LDMX-Software / ldmx-sw

The Light Dark Matter eXperiment simulation and reconstruction framework.
https://ldmx-software.github.io
GNU General Public License v3.0
21 stars 19 forks source link

Streamlined validation code #1114

Open bryngemark opened 1 year ago

bryngemark commented 1 year ago

Is your feature request related to a problem? Please describe. It would be great to have a streamlined plotting of the DQM plots produced in the GitHub validation action, as well as other standard validation plots each subsystem needs.

Describe the solution you'd like @tomeichlersmith has started making some of this for Ecal and I'd like to import that to ldmx-sw. His repo is already set up to run comparisons across versions, and is equipped to use with notebooks. The idea would be to have the plotting tool be general, with the possibility to run system specific simulations (e.g. what type of beam you'd like and starting from where), and list the histograms you want to plot.
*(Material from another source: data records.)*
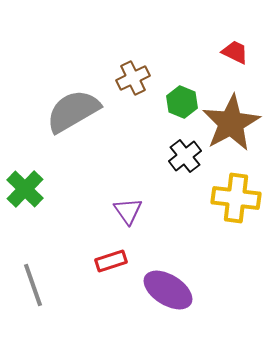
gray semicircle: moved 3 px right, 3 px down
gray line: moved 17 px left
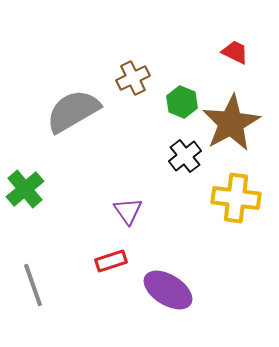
green cross: rotated 6 degrees clockwise
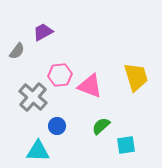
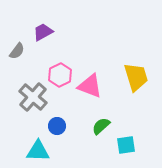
pink hexagon: rotated 20 degrees counterclockwise
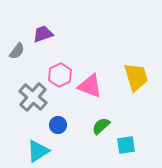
purple trapezoid: moved 2 px down; rotated 10 degrees clockwise
blue circle: moved 1 px right, 1 px up
cyan triangle: rotated 35 degrees counterclockwise
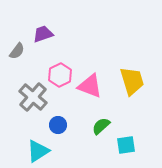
yellow trapezoid: moved 4 px left, 4 px down
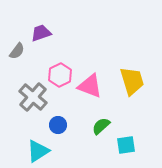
purple trapezoid: moved 2 px left, 1 px up
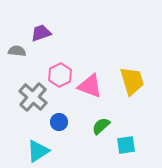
gray semicircle: rotated 120 degrees counterclockwise
blue circle: moved 1 px right, 3 px up
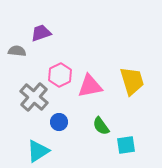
pink triangle: rotated 32 degrees counterclockwise
gray cross: moved 1 px right
green semicircle: rotated 84 degrees counterclockwise
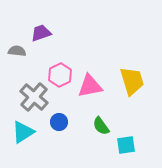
cyan triangle: moved 15 px left, 19 px up
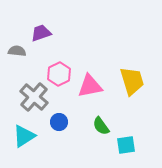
pink hexagon: moved 1 px left, 1 px up
cyan triangle: moved 1 px right, 4 px down
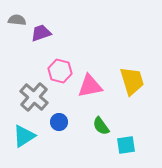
gray semicircle: moved 31 px up
pink hexagon: moved 1 px right, 3 px up; rotated 20 degrees counterclockwise
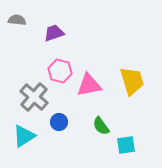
purple trapezoid: moved 13 px right
pink triangle: moved 1 px left, 1 px up
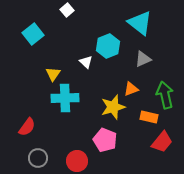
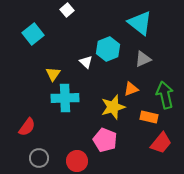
cyan hexagon: moved 3 px down
red trapezoid: moved 1 px left, 1 px down
gray circle: moved 1 px right
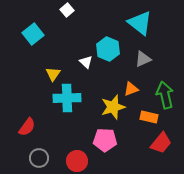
cyan hexagon: rotated 15 degrees counterclockwise
cyan cross: moved 2 px right
pink pentagon: rotated 20 degrees counterclockwise
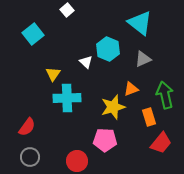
orange rectangle: rotated 60 degrees clockwise
gray circle: moved 9 px left, 1 px up
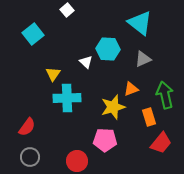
cyan hexagon: rotated 20 degrees counterclockwise
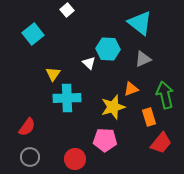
white triangle: moved 3 px right, 1 px down
red circle: moved 2 px left, 2 px up
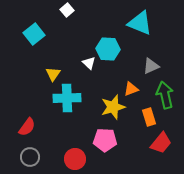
cyan triangle: rotated 16 degrees counterclockwise
cyan square: moved 1 px right
gray triangle: moved 8 px right, 7 px down
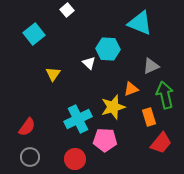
cyan cross: moved 11 px right, 21 px down; rotated 24 degrees counterclockwise
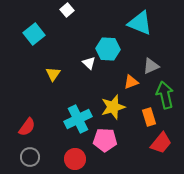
orange triangle: moved 7 px up
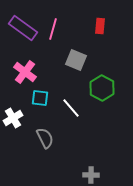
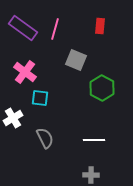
pink line: moved 2 px right
white line: moved 23 px right, 32 px down; rotated 50 degrees counterclockwise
Describe alternatives you've considered That we start something from scratch.

Additional context This validation plot suite could also be included as the end step of our automatized GitHub validation action triggered by PRs. This way we'd make it easier to actually inspect the gold/new comparison plots.
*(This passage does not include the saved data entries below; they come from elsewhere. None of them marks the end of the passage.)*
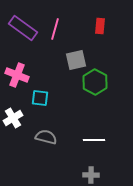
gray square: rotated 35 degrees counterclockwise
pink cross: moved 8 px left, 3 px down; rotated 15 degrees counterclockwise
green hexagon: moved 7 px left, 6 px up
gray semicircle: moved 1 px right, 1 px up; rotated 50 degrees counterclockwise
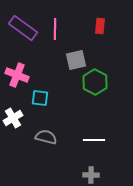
pink line: rotated 15 degrees counterclockwise
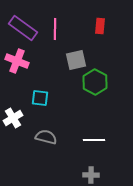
pink cross: moved 14 px up
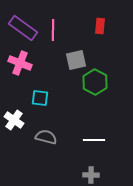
pink line: moved 2 px left, 1 px down
pink cross: moved 3 px right, 2 px down
white cross: moved 1 px right, 2 px down; rotated 24 degrees counterclockwise
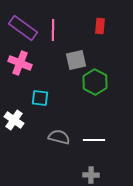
gray semicircle: moved 13 px right
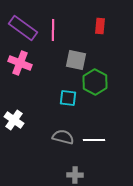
gray square: rotated 25 degrees clockwise
cyan square: moved 28 px right
gray semicircle: moved 4 px right
gray cross: moved 16 px left
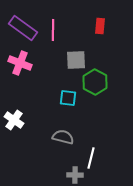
gray square: rotated 15 degrees counterclockwise
white line: moved 3 px left, 18 px down; rotated 75 degrees counterclockwise
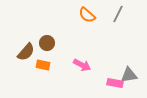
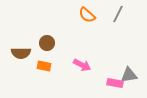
brown semicircle: moved 5 px left, 1 px down; rotated 48 degrees clockwise
orange rectangle: moved 1 px right, 1 px down
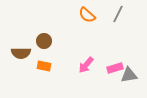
brown circle: moved 3 px left, 2 px up
pink arrow: moved 4 px right; rotated 102 degrees clockwise
pink rectangle: moved 15 px up; rotated 28 degrees counterclockwise
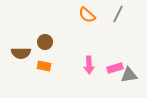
brown circle: moved 1 px right, 1 px down
pink arrow: moved 3 px right; rotated 42 degrees counterclockwise
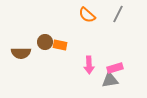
orange rectangle: moved 16 px right, 21 px up
gray triangle: moved 19 px left, 5 px down
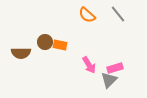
gray line: rotated 66 degrees counterclockwise
pink arrow: rotated 30 degrees counterclockwise
gray triangle: moved 1 px left; rotated 36 degrees counterclockwise
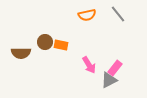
orange semicircle: rotated 54 degrees counterclockwise
orange rectangle: moved 1 px right
pink rectangle: rotated 35 degrees counterclockwise
gray triangle: rotated 18 degrees clockwise
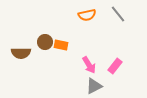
pink rectangle: moved 2 px up
gray triangle: moved 15 px left, 6 px down
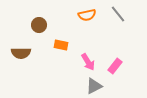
brown circle: moved 6 px left, 17 px up
pink arrow: moved 1 px left, 3 px up
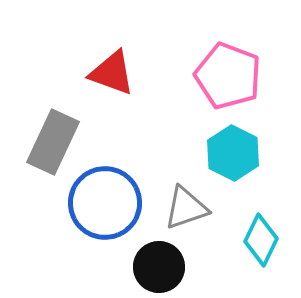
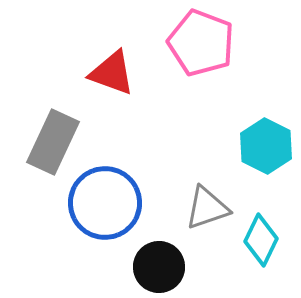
pink pentagon: moved 27 px left, 33 px up
cyan hexagon: moved 33 px right, 7 px up
gray triangle: moved 21 px right
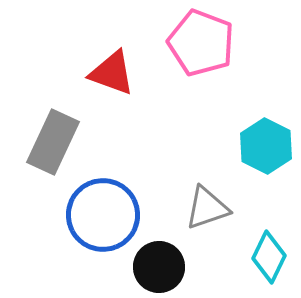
blue circle: moved 2 px left, 12 px down
cyan diamond: moved 8 px right, 17 px down
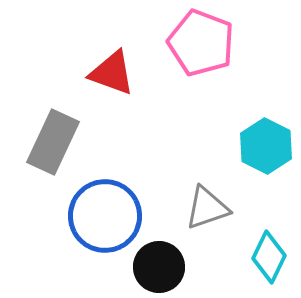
blue circle: moved 2 px right, 1 px down
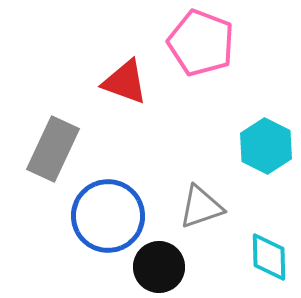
red triangle: moved 13 px right, 9 px down
gray rectangle: moved 7 px down
gray triangle: moved 6 px left, 1 px up
blue circle: moved 3 px right
cyan diamond: rotated 27 degrees counterclockwise
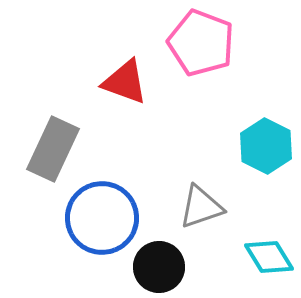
blue circle: moved 6 px left, 2 px down
cyan diamond: rotated 30 degrees counterclockwise
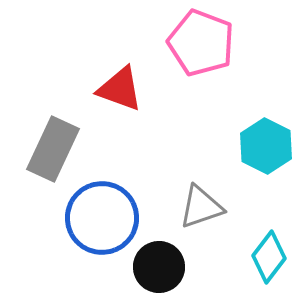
red triangle: moved 5 px left, 7 px down
cyan diamond: rotated 69 degrees clockwise
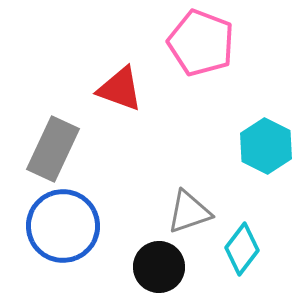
gray triangle: moved 12 px left, 5 px down
blue circle: moved 39 px left, 8 px down
cyan diamond: moved 27 px left, 8 px up
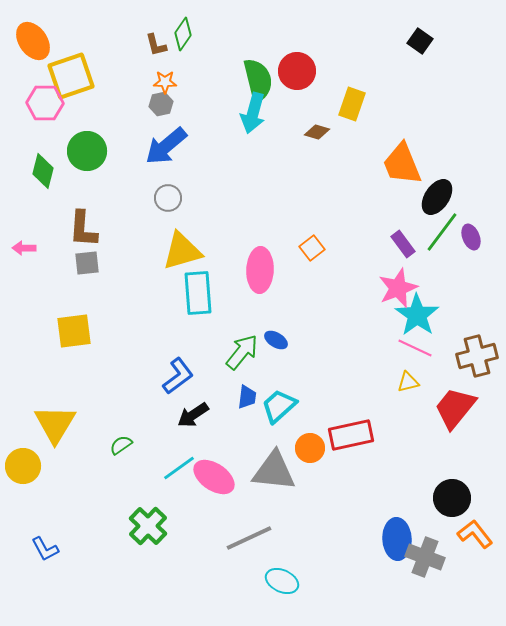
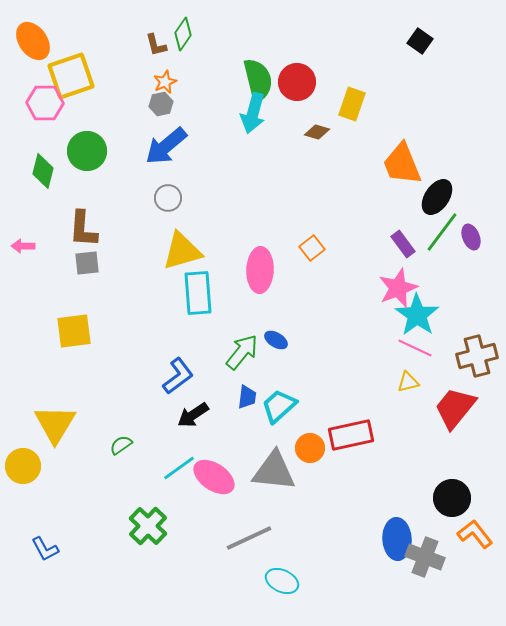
red circle at (297, 71): moved 11 px down
orange star at (165, 82): rotated 25 degrees counterclockwise
pink arrow at (24, 248): moved 1 px left, 2 px up
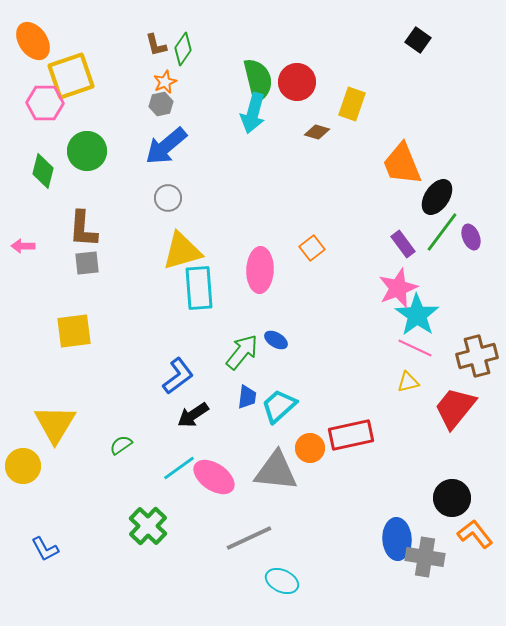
green diamond at (183, 34): moved 15 px down
black square at (420, 41): moved 2 px left, 1 px up
cyan rectangle at (198, 293): moved 1 px right, 5 px up
gray triangle at (274, 471): moved 2 px right
gray cross at (425, 557): rotated 12 degrees counterclockwise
tvami commented 3 weeks ago

Does this issue just mean that we should use https://github.com/LDMX-Software/ldmx-sw/tree/trunk/Validation in the CI?

tomeichlersmith commented 3 weeks ago

I'm not sure if that was the original intent, but I do think it would be a good idea to have the plotting code used in the CI be something that humans can use directly as well.

We would need to use NumPy's KS test rather than ROOT's which isn't a large problem. The PyROOT script I wrote for the CI can be used as a potential reference although we could probably be a bit more careful and make sure the plots are prettier and maybe combine them into a slide-deck rather than a directory for easier browsing by reviewers.

bryngemark commented 3 weeks ago

@tvami yes this is what i had in mind, originally, and i still think it's a good idea. as @tomeichlersmith implies, making human interactions with the CI output easier would be a good step forward.

it would be particularly amazing if failed test plots could be attached to the PR by the action, in some non-obscure location (avoiding the whole artifact downloading, untarring, etc), perhaps even to the thread itself? we're not penalized for using large amounts of data for our discussions, right?

tomeichlersmith commented 3 weeks ago

We are not penalized directly for using large amounts of data within discussions, but we are prevented from doing so indirectly.

As far as I can tell, GitHub does not allow programmatic uploading of files to PRs/Issues/Discussions. The easiest evidence for this is probably the fact that GitHub's own CLI program is able to make a comment on an issue but is not able to upload any files while making the comment.[^1] This isn't a technical issue because we can upload files with certain extensions to GitHub PR/Issue comments through the browser and you can even upload files to attach to releases with gh release upload.

So how could we get around this? Well, you may notice that when you upload an image to GitHub, it stores it in under some unique ID within github.com/user-attachments/{files,assets} (assets for images and files for everything else) and then just inserts a link to that location for viewing the image (or downloading if the file is not an image). For example,

![DM Plushie](https://www.particlezoo.net/cdn/shop/products/dark_matter_c0dfc7d0-e4c4-4063-8bc3-f8563646dc69_1024x1024.jpg?v=1491285981)

looks like

DM Plushie

So, we need a host that allows us to programmatically upload images while also making those images publicly viewable so we can then link to them on GitHub. This is how other organizations enable attachment of validation plots/files onto GitHub. They aren't attaching plots/files to GitHub, they are just linking to a known location that they have access to.

Options for Us

Summary

We are reaching the end of what a free-tier, no self-host option gets us. If we want to make the viewing of plots more ergonomic, we almost certainly need to use self-hosting in some way.

[^1]: The manual for gh issue comment implies this. There is no "upload this file" option. gh pr comment is similar.